_TASK STATEMENT_: Search the listing below for the word "down" and copy each line where it appears.

_DATA LISTING_:
<<<<

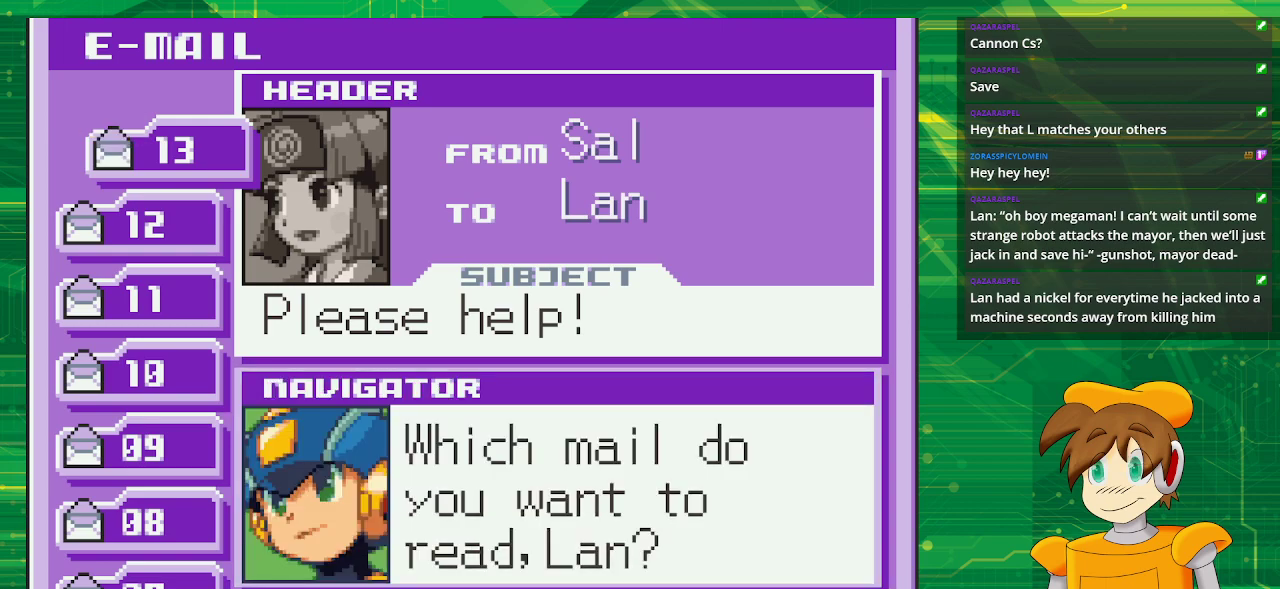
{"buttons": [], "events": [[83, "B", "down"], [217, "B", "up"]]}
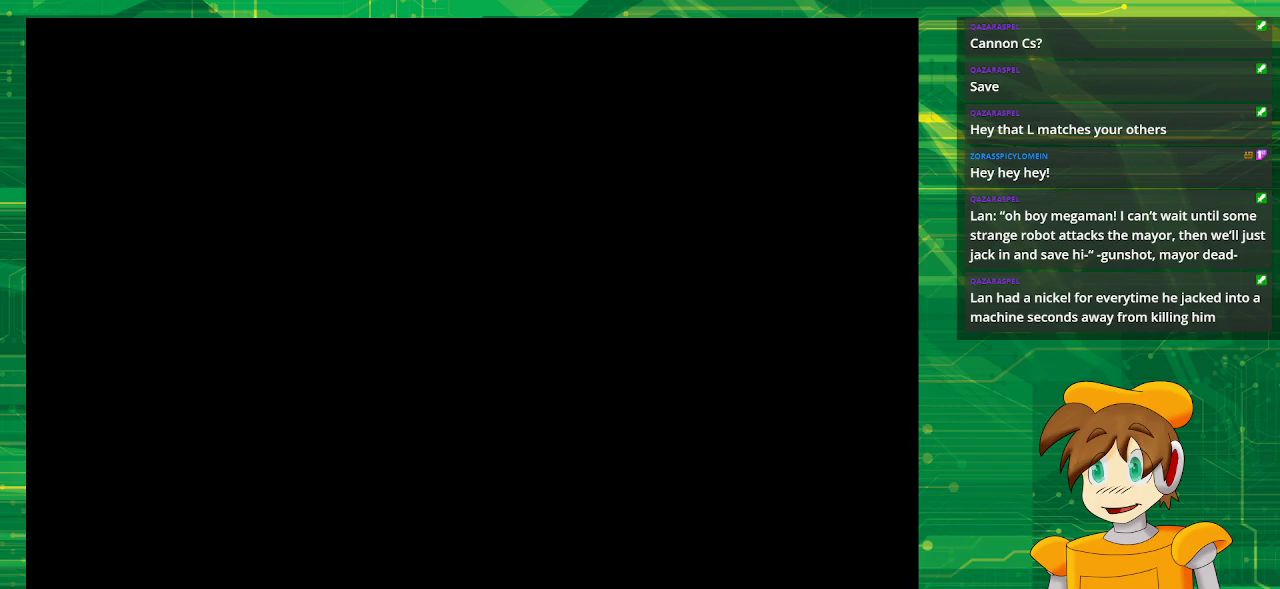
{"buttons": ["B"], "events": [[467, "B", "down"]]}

>>>>
<<<<

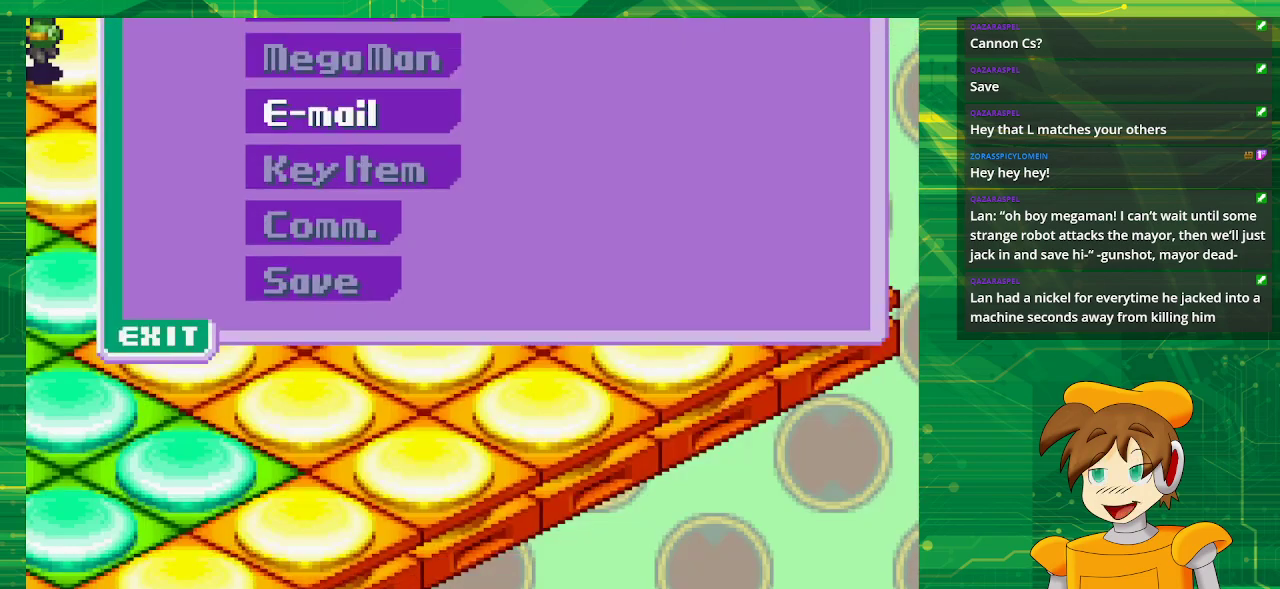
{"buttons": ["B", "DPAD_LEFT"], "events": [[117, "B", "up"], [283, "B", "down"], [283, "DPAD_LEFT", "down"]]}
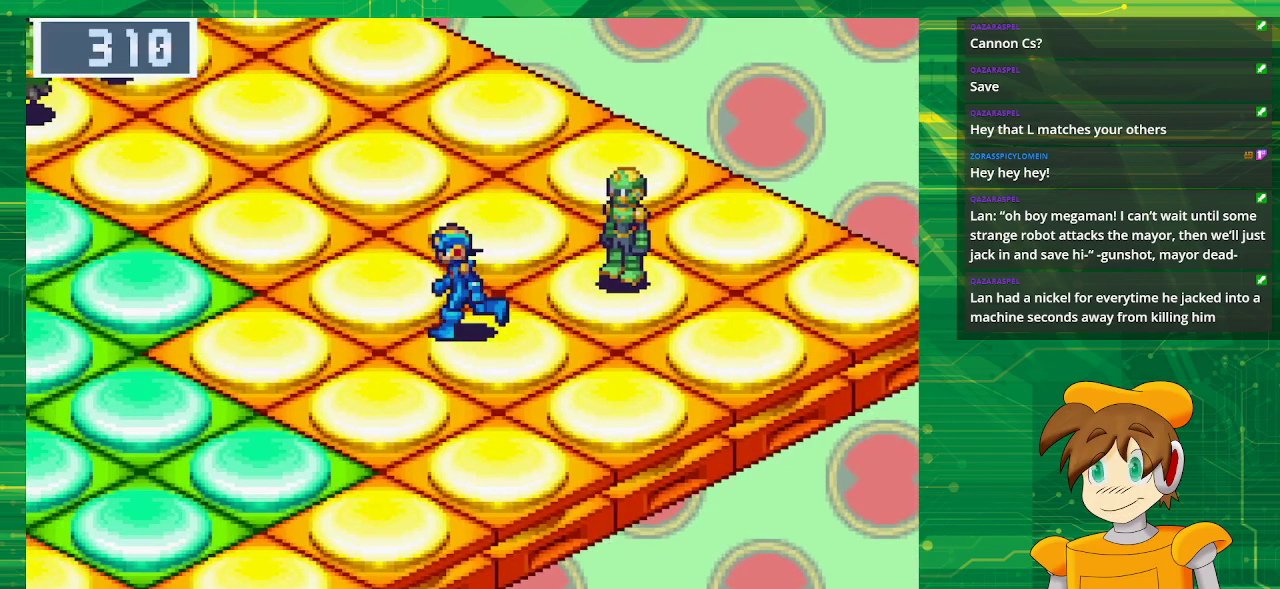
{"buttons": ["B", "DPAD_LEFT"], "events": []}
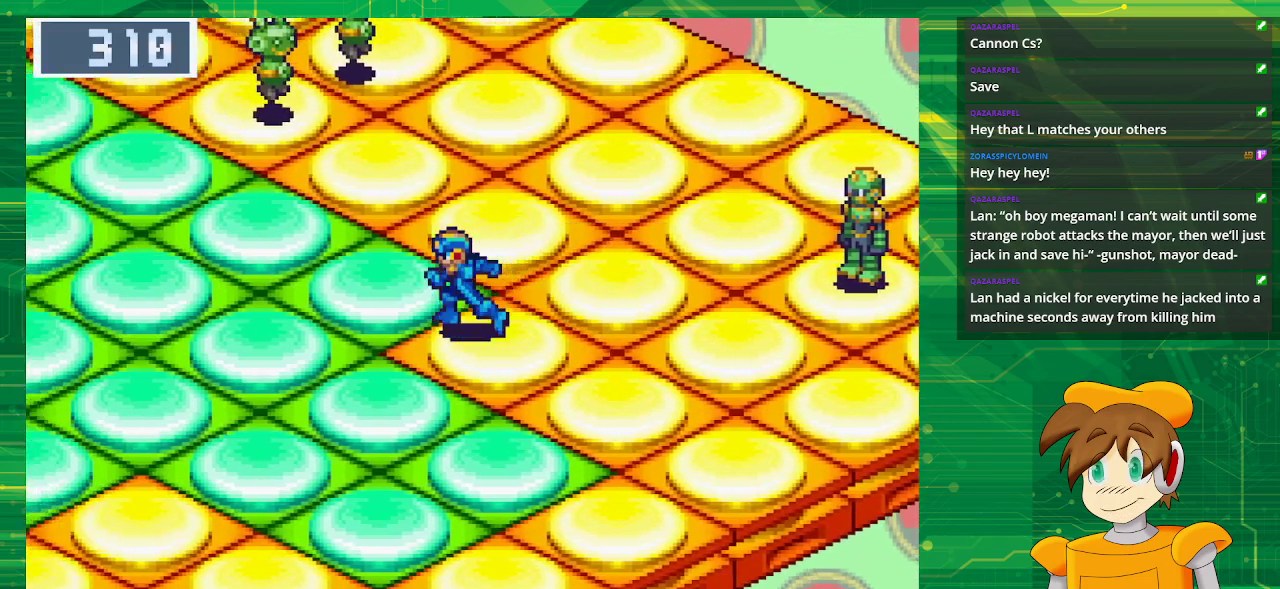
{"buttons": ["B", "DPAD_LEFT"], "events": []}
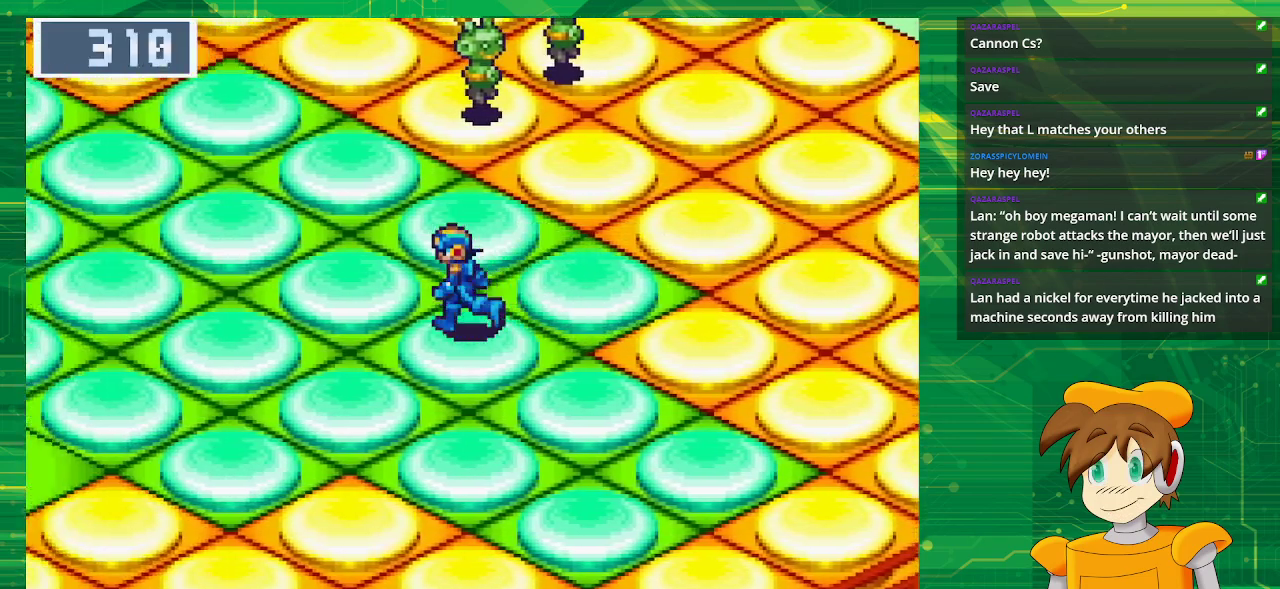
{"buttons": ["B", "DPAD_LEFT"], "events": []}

>>>>

_FINISHED TASK_:
{"buttons": [], "events": [[83, "B", "down"], [217, "B", "up"]]}
{"buttons": ["B"], "events": [[467, "B", "down"]]}
{"buttons": ["B", "DPAD_LEFT"], "events": [[117, "B", "up"], [283, "B", "down"], [283, "DPAD_LEFT", "down"]]}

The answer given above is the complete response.